Class 2: Patients in this category require a more aggressive surgical plan because of the presence of medial platysmal banding. Full release of the skin from the platysma will be needed, requiring a lateral and medial approach should significant medial platysmal banding present, or contouring of subplatysmal fat will be required; medial platysmal plication is mandatory in these patients. Should a chin implant be necessary, it is strongly recommended to the patient and inserted if permission is granted ( Fig. 10.4 ). The patient who does not acquiesce to a chin implant when it is needed should be advised that the short- and long-term results of their surgery will not be as gratifying as it would with an implant. Many patients in this category will also require inferior fixation of the platysma to the hyoid bone, with or without minimal resection or shortening of this part of the platysma, depending on the degree of banding and the strength of the chin. Many of these patients will require a degree of contouring of sub-mental fat.
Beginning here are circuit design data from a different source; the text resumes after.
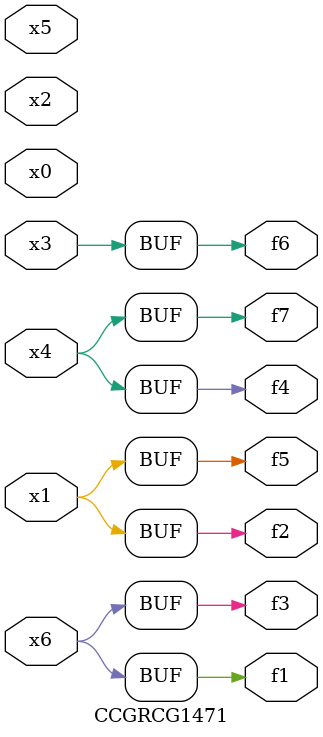
<source format=v>
module CCGRCG1471(
	input x0, x1, x2, x3, x4, x5, x6,
	output f1, f2, f3, f4, f5, f6, f7
);
	assign f1 = x6;
	assign f2 = x1;
	assign f3 = x6;
	assign f4 = x4;
	assign f5 = x1;
	assign f6 = x3;
	assign f7 = x4;
endmodule

</source>
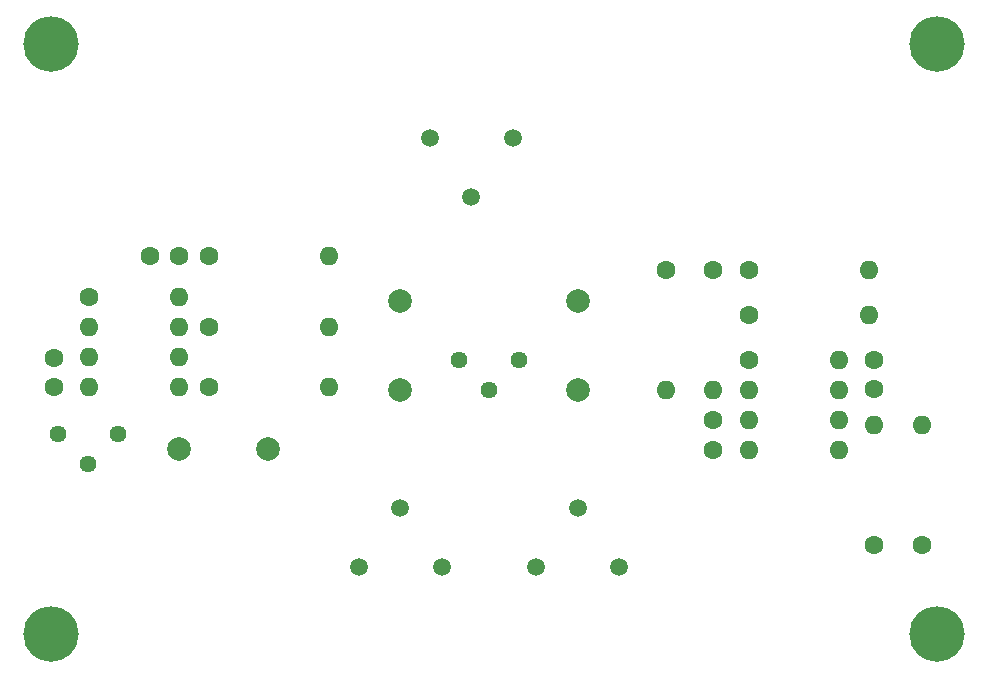
<source format=gts>
G04 #@! TF.GenerationSoftware,KiCad,Pcbnew,7.0.1*
G04 #@! TF.CreationDate,2023-05-01T00:30:29+02:00*
G04 #@! TF.ProjectId,ChuaCircuits,43687561-4369-4726-9375-6974732e6b69,rev?*
G04 #@! TF.SameCoordinates,Original*
G04 #@! TF.FileFunction,Soldermask,Top*
G04 #@! TF.FilePolarity,Negative*
%FSLAX46Y46*%
G04 Gerber Fmt 4.6, Leading zero omitted, Abs format (unit mm)*
G04 Created by KiCad (PCBNEW 7.0.1) date 2023-05-01 00:30:29*
%MOMM*%
%LPD*%
G01*
G04 APERTURE LIST*
%ADD10C,4.700000*%
%ADD11C,1.500000*%
%ADD12O,1.600000X1.600000*%
%ADD13C,1.600000*%
%ADD14C,2.000000*%
%ADD15C,1.440000*%
G04 APERTURE END LIST*
D10*
X148559999Y-116529999D03*
X73560001Y-116529999D03*
X148559999Y-66530001D03*
X73559998Y-66530000D03*
D11*
X121620000Y-110840000D03*
X118120000Y-105840000D03*
X114620000Y-110840000D03*
X106620000Y-110840000D03*
X103120000Y-105840000D03*
X99620000Y-110840000D03*
D12*
X125620000Y-95840000D03*
D13*
X125620000Y-85680000D03*
X73760000Y-93140000D03*
X73760000Y-95640000D03*
D14*
X118120000Y-88340000D03*
X118120000Y-95840000D03*
D11*
X105620000Y-74560000D03*
X109120000Y-79560000D03*
X112620000Y-74560000D03*
D13*
X84380000Y-84520000D03*
X81880000Y-84520000D03*
D14*
X103120000Y-88340000D03*
X103120000Y-95840000D03*
D15*
X108080000Y-93300000D03*
X110620000Y-95840000D03*
X113160000Y-93300000D03*
D12*
X129620000Y-95840000D03*
D13*
X129620000Y-85680000D03*
D12*
X142780000Y-89490000D03*
D13*
X132620000Y-89490000D03*
X129620000Y-98420000D03*
X129620000Y-100920000D03*
D15*
X74100000Y-99615000D03*
X76640000Y-102155000D03*
X79180000Y-99615000D03*
D12*
X143240000Y-98840000D03*
D13*
X143240000Y-109000000D03*
D12*
X140240000Y-93300000D03*
X140240000Y-95840000D03*
X140240000Y-98380000D03*
X140240000Y-100920000D03*
X132620000Y-100920000D03*
X132620000Y-98380000D03*
X132620000Y-95840000D03*
D13*
X132620000Y-93300000D03*
D12*
X97080000Y-90560000D03*
D13*
X86920000Y-90560000D03*
D12*
X147240000Y-98840000D03*
D13*
X147240000Y-109000000D03*
D12*
X97080000Y-95640000D03*
D13*
X86920000Y-95640000D03*
D14*
X91880000Y-100840000D03*
X84380000Y-100840000D03*
D12*
X97080000Y-84520000D03*
D13*
X86920000Y-84520000D03*
X143240000Y-95800000D03*
X143240000Y-93300000D03*
D12*
X142780000Y-85680000D03*
D13*
X132620000Y-85680000D03*
D12*
X84380000Y-88020000D03*
X84380000Y-90560000D03*
X84380000Y-93100000D03*
X84380000Y-95640000D03*
X76760000Y-95640000D03*
X76760000Y-93100000D03*
X76760000Y-90560000D03*
D13*
X76760000Y-88020000D03*
M02*

</source>
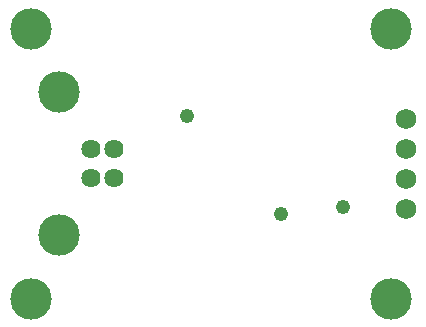
<source format=gbs>
G75*
G70*
%OFA0B0*%
%FSLAX24Y24*%
%IPPOS*%
%LPD*%
%AMOC8*
5,1,8,0,0,1.08239X$1,22.5*
%
%ADD10C,0.0640*%
%ADD11C,0.1380*%
%ADD12C,0.0680*%
%ADD13C,0.0480*%
D10*
X005052Y005609D03*
X005832Y005609D03*
X005832Y006593D03*
X005052Y006593D03*
D11*
X003052Y001601D03*
X003982Y003731D03*
X003982Y008471D03*
X003052Y010601D03*
X015052Y010601D03*
X015052Y001601D03*
D12*
X015552Y004601D03*
X015552Y005601D03*
X015552Y006601D03*
X015552Y007601D03*
D13*
X013472Y004661D03*
X011392Y004421D03*
X008272Y007701D03*
M02*

</source>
Lateral fixation of the platysma will always be needed, and may be the only step needed to obtain an excellent result should medial platysmal banding be minimal, the position of the hyoid bone adequate, and contouring of fat unnecessary.
Class 3: Patients in this category have anatomy that makes obtaining a satisfactory end result difficult if not impossible ( Fig. 10.5 ). These patients will invariably have a poorly located hyoid bone. Additionally, it has been the author’s experience that most patients with anteriorly located hyoid bones will have some degree of ptosis of the SMG. Patients with a good position of the hyoid bone but significant ptosis of the SMG are also in this group, although they are the exception rather than the rule. Many of the patients in this latter group have a weak chin, which is easily corrected with an appropriate chin implant. The approach to patients with significant SMG ptosis and/or a poorly located hyoid will be reviewed later in this chapter.